I also have the beginnings of a 'View': a little application that materializes the objects in a solar system and paints them on a panel, updating their positions when necessary. It gets data directly from the Model object; thus there is a specific contract between the two.

Now, each View ought to spawn off a Controller, which is implemented as a listener of the View. It receives control-type events from the panel owned by the View, and generates the appropriate Model Events, which in turn manipulate the Model.

Meanwhile, the Views poll the Model (or they receive a notification) for updated data, and reflect that data using their display logic.

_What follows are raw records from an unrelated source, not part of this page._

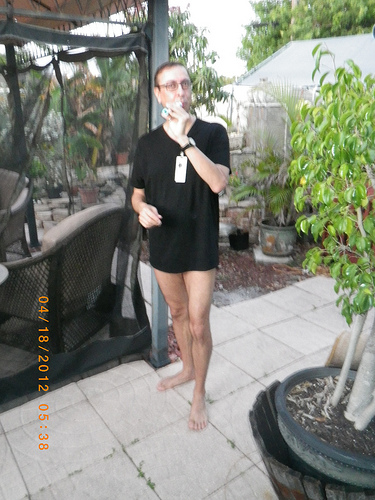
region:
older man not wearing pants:
[129, 61, 233, 433]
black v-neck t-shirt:
[126, 117, 233, 273]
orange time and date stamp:
[35, 293, 50, 451]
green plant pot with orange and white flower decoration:
[255, 213, 299, 256]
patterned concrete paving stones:
[0, 223, 373, 497]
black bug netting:
[0, 23, 152, 403]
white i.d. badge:
[171, 149, 189, 185]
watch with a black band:
[178, 133, 196, 151]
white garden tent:
[223, 32, 373, 169]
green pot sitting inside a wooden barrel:
[272, 362, 374, 489]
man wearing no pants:
[128, 64, 253, 429]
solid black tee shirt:
[121, 117, 252, 272]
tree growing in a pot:
[254, 60, 372, 465]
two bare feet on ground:
[152, 364, 218, 429]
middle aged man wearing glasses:
[155, 53, 210, 123]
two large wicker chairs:
[4, 160, 133, 361]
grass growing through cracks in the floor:
[106, 435, 163, 499]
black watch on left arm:
[180, 135, 200, 151]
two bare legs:
[145, 265, 221, 439]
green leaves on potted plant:
[305, 106, 365, 232]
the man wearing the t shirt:
[129, 55, 253, 442]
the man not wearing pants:
[139, 264, 234, 440]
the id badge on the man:
[171, 148, 192, 187]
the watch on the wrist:
[177, 128, 203, 157]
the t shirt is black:
[106, 118, 246, 285]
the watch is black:
[173, 126, 201, 157]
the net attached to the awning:
[0, 27, 156, 370]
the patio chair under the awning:
[0, 167, 132, 338]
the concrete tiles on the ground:
[46, 407, 189, 494]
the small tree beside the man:
[275, 61, 374, 440]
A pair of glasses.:
[157, 76, 196, 89]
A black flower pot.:
[228, 229, 251, 252]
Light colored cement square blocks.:
[0, 274, 373, 499]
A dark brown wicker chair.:
[0, 198, 132, 357]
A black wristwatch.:
[178, 136, 197, 153]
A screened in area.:
[5, 19, 160, 410]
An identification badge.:
[171, 146, 189, 184]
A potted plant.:
[231, 144, 304, 260]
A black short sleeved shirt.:
[123, 117, 233, 273]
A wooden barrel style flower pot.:
[249, 378, 373, 499]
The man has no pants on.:
[152, 253, 218, 418]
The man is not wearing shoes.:
[161, 366, 217, 429]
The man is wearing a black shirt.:
[128, 122, 244, 274]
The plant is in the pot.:
[281, 346, 372, 479]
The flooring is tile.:
[73, 394, 177, 473]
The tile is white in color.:
[86, 417, 177, 479]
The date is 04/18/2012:
[34, 291, 52, 397]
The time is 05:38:
[36, 397, 55, 453]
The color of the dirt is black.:
[304, 409, 360, 450]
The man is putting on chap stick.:
[155, 96, 196, 127]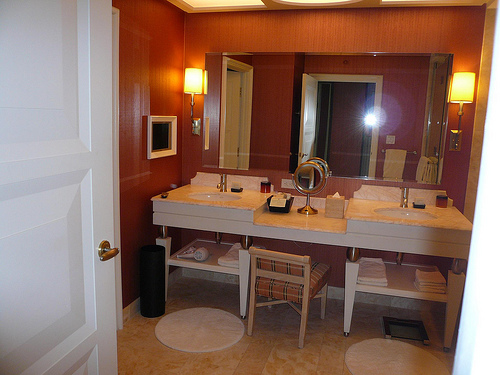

At least, it's a good prototype.
 
Well, speaking of someone who's not only played, but owns, both MegaTraveller games. there's some problems with them for modern computers. First off, they are called MegaTraveller and MegaTraveller 2: the Zhodoni Conspiracy. The huge problem thta I've not been abel to overcome, even with Moslo and the like, is the fact that these games run off system clock. Not a problem if you've got an old 8086 or 286 kickign about... so basically, if you'ev got an old Dos box sitting about you're doing good, the older the better. they originally cam eon 5.25" floppies, the first one has no install program, it fits on a a single 3.5" disk and is playable OFF THE DISK! *girn* Good old games. The graphics are certianly dated and blocky, but the game play is cool. The Character creation i nthe first one is fairly simplistic, but *much* more detailed in the second one. Erm...don't really have much mroe to say abotu them other than to wish for a computer to play them on...
 
I enjoyed both of the megatraveller computer games. They were by Paragon, weren't they? We used to use the charector generator out of the second one for creating charectors for games.
I remember seeing a computer magazine ad for Megatraveller 3, but never saw the actual game.
The last Elite that I saw had a very good traveller feel.